▸ ACTIVITY
The reply should be an exact transcription of every record.

▸ DATA PROVIDED
++++++

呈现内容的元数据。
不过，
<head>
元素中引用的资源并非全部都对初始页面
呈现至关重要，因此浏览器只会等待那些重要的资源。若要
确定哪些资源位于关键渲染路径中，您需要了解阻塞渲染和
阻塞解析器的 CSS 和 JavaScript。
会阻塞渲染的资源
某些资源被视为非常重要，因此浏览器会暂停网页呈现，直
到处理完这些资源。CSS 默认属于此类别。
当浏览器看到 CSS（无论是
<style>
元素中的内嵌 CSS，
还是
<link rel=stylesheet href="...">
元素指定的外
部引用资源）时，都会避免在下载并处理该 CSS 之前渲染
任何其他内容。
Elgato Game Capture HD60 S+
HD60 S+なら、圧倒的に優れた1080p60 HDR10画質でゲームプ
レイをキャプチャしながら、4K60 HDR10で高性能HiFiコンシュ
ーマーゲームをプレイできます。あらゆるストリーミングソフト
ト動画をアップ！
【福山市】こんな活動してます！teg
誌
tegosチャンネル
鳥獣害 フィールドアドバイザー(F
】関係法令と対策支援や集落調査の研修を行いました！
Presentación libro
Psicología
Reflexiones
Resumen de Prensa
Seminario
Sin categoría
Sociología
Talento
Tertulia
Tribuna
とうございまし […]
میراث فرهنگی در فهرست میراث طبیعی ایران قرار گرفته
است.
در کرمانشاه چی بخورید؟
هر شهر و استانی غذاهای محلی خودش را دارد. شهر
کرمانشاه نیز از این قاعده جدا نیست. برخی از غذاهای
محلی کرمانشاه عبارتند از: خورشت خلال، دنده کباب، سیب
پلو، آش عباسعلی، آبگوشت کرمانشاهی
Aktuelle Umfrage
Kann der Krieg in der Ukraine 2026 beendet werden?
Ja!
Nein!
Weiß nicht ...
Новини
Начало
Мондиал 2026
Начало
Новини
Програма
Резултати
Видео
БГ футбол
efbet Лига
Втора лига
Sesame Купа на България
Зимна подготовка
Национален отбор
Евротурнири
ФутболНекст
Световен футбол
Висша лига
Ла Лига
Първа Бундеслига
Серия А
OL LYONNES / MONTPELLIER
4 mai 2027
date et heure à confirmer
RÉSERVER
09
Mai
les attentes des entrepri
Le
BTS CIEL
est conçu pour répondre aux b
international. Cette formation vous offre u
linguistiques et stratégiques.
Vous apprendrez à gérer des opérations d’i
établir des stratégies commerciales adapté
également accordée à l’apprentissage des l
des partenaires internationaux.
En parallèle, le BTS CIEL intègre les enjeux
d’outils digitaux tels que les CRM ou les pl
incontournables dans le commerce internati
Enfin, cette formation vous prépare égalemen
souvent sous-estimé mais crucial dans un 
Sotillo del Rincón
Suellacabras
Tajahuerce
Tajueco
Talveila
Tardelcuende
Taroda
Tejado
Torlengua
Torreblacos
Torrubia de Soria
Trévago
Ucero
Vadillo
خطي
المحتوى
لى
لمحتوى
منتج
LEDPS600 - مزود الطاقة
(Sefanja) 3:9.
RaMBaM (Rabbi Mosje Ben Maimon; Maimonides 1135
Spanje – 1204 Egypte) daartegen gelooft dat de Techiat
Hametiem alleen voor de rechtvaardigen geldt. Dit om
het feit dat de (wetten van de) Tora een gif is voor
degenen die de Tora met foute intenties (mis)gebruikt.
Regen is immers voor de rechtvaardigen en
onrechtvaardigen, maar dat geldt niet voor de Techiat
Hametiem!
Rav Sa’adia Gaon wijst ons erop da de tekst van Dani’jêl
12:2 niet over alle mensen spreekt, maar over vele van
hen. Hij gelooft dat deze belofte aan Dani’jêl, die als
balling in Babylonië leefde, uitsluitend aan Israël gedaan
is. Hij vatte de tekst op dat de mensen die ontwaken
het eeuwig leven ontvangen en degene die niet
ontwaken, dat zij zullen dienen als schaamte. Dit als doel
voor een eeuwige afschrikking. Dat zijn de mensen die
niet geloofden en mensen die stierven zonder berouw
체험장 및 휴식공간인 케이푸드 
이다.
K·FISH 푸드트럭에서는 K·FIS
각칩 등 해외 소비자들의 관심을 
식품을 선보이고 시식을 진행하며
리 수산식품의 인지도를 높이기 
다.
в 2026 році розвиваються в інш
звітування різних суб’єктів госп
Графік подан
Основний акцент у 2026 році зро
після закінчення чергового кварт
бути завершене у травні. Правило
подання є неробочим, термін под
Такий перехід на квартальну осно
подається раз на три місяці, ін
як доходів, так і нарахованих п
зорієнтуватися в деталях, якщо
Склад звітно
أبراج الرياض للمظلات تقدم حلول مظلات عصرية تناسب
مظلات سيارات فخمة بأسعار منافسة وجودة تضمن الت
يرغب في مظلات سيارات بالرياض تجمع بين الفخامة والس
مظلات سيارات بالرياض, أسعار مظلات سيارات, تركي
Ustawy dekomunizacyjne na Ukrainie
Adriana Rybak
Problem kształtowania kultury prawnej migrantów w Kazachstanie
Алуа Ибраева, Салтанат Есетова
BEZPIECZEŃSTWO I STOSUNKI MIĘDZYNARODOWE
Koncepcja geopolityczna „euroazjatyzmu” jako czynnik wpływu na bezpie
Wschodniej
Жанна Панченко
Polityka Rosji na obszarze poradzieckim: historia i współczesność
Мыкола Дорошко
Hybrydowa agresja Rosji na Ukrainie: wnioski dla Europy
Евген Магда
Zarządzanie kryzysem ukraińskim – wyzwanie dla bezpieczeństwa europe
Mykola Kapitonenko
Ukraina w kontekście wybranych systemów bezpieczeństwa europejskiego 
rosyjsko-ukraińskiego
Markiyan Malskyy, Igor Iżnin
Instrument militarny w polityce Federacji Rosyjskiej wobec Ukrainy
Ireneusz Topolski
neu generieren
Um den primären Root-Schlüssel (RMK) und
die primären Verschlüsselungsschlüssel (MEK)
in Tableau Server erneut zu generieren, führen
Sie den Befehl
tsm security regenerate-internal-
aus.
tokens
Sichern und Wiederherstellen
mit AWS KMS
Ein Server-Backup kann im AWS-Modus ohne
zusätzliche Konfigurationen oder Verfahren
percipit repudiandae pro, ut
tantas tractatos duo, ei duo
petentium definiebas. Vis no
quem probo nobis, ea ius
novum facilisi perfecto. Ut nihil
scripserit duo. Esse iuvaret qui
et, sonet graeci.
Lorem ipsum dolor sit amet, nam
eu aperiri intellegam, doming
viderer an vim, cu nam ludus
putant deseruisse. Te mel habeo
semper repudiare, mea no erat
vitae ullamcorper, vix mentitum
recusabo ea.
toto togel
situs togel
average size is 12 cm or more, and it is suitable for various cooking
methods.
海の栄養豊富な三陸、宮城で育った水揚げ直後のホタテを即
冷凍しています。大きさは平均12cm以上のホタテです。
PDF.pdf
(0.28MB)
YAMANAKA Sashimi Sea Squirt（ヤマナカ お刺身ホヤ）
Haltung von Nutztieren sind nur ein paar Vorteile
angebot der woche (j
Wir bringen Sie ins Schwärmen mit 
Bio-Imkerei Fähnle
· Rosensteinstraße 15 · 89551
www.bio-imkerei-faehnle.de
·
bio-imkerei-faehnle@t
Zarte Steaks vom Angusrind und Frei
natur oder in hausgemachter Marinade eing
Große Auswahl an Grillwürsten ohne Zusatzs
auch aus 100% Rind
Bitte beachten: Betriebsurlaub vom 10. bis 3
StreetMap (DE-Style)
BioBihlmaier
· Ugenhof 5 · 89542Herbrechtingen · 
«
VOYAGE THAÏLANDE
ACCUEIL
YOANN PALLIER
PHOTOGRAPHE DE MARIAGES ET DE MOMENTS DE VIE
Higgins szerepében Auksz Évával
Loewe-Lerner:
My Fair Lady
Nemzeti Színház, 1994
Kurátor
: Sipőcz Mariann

++++++

▸ YOUR SOLUTION
呈现内容的元数据。
不过，
<head>
元素中引用的资源并非全部都对初始页面
呈现至关重要，因此浏览器只会等待那些重要的资源。若要
确定哪些资源位于关键渲染路径中，您需要了解阻塞渲染和
阻塞解析器的 CSS 和 JavaScript。
会阻塞渲染的资源
某些资源被视为非常重要，因此浏览器会暂停网页呈现，直
到处理完这些资源。CSS 默认属于此类别。
当浏览器看到 CSS（无论是
<style>
元素中的内嵌 CSS，
还是
<link rel=stylesheet href="...">
元素指定的外
部引用资源）时，都会避免在下载并处理该 CSS 之前渲染
任何其他内容。
Elgato Game Capture HD60 S+
HD60 S+なら、圧倒的に優れた1080p60 HDR10画質でゲームプ
レイをキャプチャしながら、4K60 HDR10で高性能HiFiコンシュ
ーマーゲームをプレイできます。あらゆるストリーミングソフト
ト動画をアップ！
【福山市】こんな活動してます！teg
誌
tegosチャンネル
鳥獣害 フィールドアドバイザー(F
】関係法令と対策支援や集落調査の研修を行いました！
Presentación libro
Psicología
Reflexiones
Resumen de Prensa
Seminario
Sin categoría
Sociología
Talento
Tertulia
Tribuna
とうございまし […]
میراث فرهنگی در فهرست میراث طبیعی ایران قرار گرفته
است.
در کرمانشاه چی بخورید؟
هر شهر و استانی غذاهای محلی خودش را دارد. شهر
کرمانشاه نیز از این قاعده جدا نیست. برخی از غذاهای
محلی کرمانشاه عبارتند از: خورشت خلال، دنده کباب، سیب
پلو، آش عباسعلی، آبگوشت کرمانشاهی
Aktuelle Umfrage
Kann der Krieg in der Ukraine 2026 beendet werden?
Ja!
Nein!
Weiß nicht ...
Новини
Начало
Мондиал 2026
Начало
Новини
Програма
Резултати
Видео
БГ футбол
efbet Лига
Втора лига
Sesame Купа на България
Зимна подготовка
Национален отбор
Евротурнири
ФутболНекст
Световен футбол
Висша лига
Ла Лига
Първа Бундеслига
Серия А
OL LYONNES / MONTPELLIER
4 mai 2027
date et heure à confirmer
RÉSERVER
09
Mai
les attentes des entrepri
Le
BTS CIEL
est conçu pour répondre aux b
international. Cette formation vous offre u
linguistiques et stratégiques.
Vous apprendrez à gérer des opérations d’i
établir des stratégies commerciales adapté
également accordée à l’apprentissage des l
des partenaires internationaux.
En parallèle, le BTS CIEL intègre les enjeux
d’outils digitaux tels que les CRM ou les pl
incontournables dans le commerce internati
Enfin, cette formation vous prépare égalemen
souvent sous-estimé mais crucial dans un 
Sotillo del Rincón
Suellacabras
Tajahuerce
Tajueco
Talveila
Tardelcuende
Taroda
Tejado
Torlengua
Torreblacos
Torrubia de Soria
Trévago
Ucero
Vadillo
خطي
المحتوى
لى
لمحتوى
منتج
LEDPS600 - مزود الطاقة
(Sefanja) 3:9.
RaMBaM (Rabbi Mosje Ben Maimon; Maimonides 1135
Spanje – 1204 Egypte) daartegen gelooft dat de Techiat
Hametiem alleen voor de rechtvaardigen geldt. Dit om
het feit dat de (wetten van de) Tora een gif is voor
degenen die de Tora met foute intenties (mis)gebruikt.
Regen is immers voor de rechtvaardigen en
onrechtvaardigen, maar dat geldt niet voor de Techiat
Hametiem!
Rav Sa’adia Gaon wijst ons erop da de tekst van Dani’jêl
12:2 niet over alle mensen spreekt, maar over vele van
hen. Hij gelooft dat deze belofte aan Dani’jêl, die als
balling in Babylonië leefde, uitsluitend aan Israël gedaan
is. Hij vatte de tekst op dat de mensen die ontwaken
het eeuwig leven ontvangen en degene die niet
ontwaken, dat zij zullen dienen als schaamte. Dit als doel
voor een eeuwige afschrikking. Dat zijn de mensen die
niet geloofden en mensen die stierven zonder berouw
체험장 및 휴식공간인 케이푸드 
이다.
K·FISH 푸드트럭에서는 K·FIS
각칩 등 해외 소비자들의 관심을 
식품을 선보이고 시식을 진행하며
리 수산식품의 인지도를 높이기 
다.
в 2026 році розвиваються в інш
звітування різних суб’єктів госп
Графік подан
Основний акцент у 2026 році зро
після закінчення чергового кварт
бути завершене у травні. Правило
подання є неробочим, термін под
Такий перехід на квартальну осно
подається раз на три місяці, ін
як доходів, так і нарахованих п
зорієнтуватися в деталях, якщо
Склад звітно
أبراج الرياض للمظلات تقدم حلول مظلات عصرية تناسب
مظلات سيارات فخمة بأسعار منافسة وجودة تضمن الت
يرغب في مظلات سيارات بالرياض تجمع بين الفخامة والس
مظلات سيارات بالرياض, أسعار مظلات سيارات, تركي
Ustawy dekomunizacyjne na Ukrainie
Adriana Rybak
Problem kształtowania kultury prawnej migrantów w Kazachstanie
Алуа Ибраева, Салтанат Есетова
BEZPIECZEŃSTWO I STOSUNKI MIĘDZYNARODOWE
Koncepcja geopolityczna „euroazjatyzmu” jako czynnik wpływu na bezpie
Wschodniej
Жанна Панченко
Polityka Rosji na obszarze poradzieckim: historia i współczesność
Мыкола Дорошко
Hybrydowa agresja Rosji na Ukrainie: wnioski dla Europy
Евген Магда
Zarządzanie kryzysem ukraińskim – wyzwanie dla bezpieczeństwa europe
Mykola Kapitonenko
Ukraina w kontekście wybranych systemów bezpieczeństwa europejskiego 
rosyjsko-ukraińskiego
Markiyan Malskyy, Igor Iżnin
Instrument militarny w polityce Federacji Rosyjskiej wobec Ukrainy
Ireneusz Topolski
neu generieren
Um den primären Root-Schlüssel (RMK) und
die primären Verschlüsselungsschlüssel (MEK)
in Tableau Server erneut zu generieren, führen
Sie den Befehl
tsm security regenerate-internal-
aus.
tokens
Sichern und Wiederherstellen
mit AWS KMS
Ein Server-Backup kann im AWS-Modus ohne
zusätzliche Konfigurationen oder Verfahren
percipit repudiandae pro, ut
tantas tractatos duo, ei duo
petentium definiebas. Vis no
quem probo nobis, ea ius
novum facilisi perfecto. Ut nihil
scripserit duo. Esse iuvaret qui
et, sonet graeci.
Lorem ipsum dolor sit amet, nam
eu aperiri intellegam, doming
viderer an vim, cu nam ludus
putant deseruisse. Te mel habeo
semper repudiare, mea no erat
vitae ullamcorper, vix mentitum
recusabo ea.
toto togel
situs togel
average size is 12 cm or more, and it is suitable for various cooking
methods.
海の栄養豊富な三陸、宮城で育った水揚げ直後のホタテを即
冷凍しています。大きさは平均12cm以上のホタテです。
PDF.pdf
(0.28MB)
YAMANAKA Sashimi Sea Squirt（ヤマナカ お刺身ホヤ）
Haltung von Nutztieren sind nur ein paar Vorteile
angebot der woche (j
Wir bringen Sie ins Schwärmen mit 
Bio-Imkerei Fähnle
· Rosensteinstraße 15 · 89551
www.bio-imkerei-faehnle.de
·
bio-imkerei-faehnle@t
Zarte Steaks vom Angusrind und Frei
natur oder in hausgemachter Marinade eing
Große Auswahl an Grillwürsten ohne Zusatzs
auch aus 100% Rind
Bitte beachten: Betriebsurlaub vom 10. bis 3
StreetMap (DE-Style)
BioBihlmaier
· Ugenhof 5 · 89542Herbrechtingen · 
«
VOYAGE THAÏLANDE
ACCUEIL
YOANN PALLIER
PHOTOGRAPHE DE MARIAGES ET DE MOMENTS DE VIE
Higgins szerepében Auksz Évával
Loewe-Lerner:
My Fair Lady
Nemzeti Színház, 1994
Kurátor
: Sipőcz Mariann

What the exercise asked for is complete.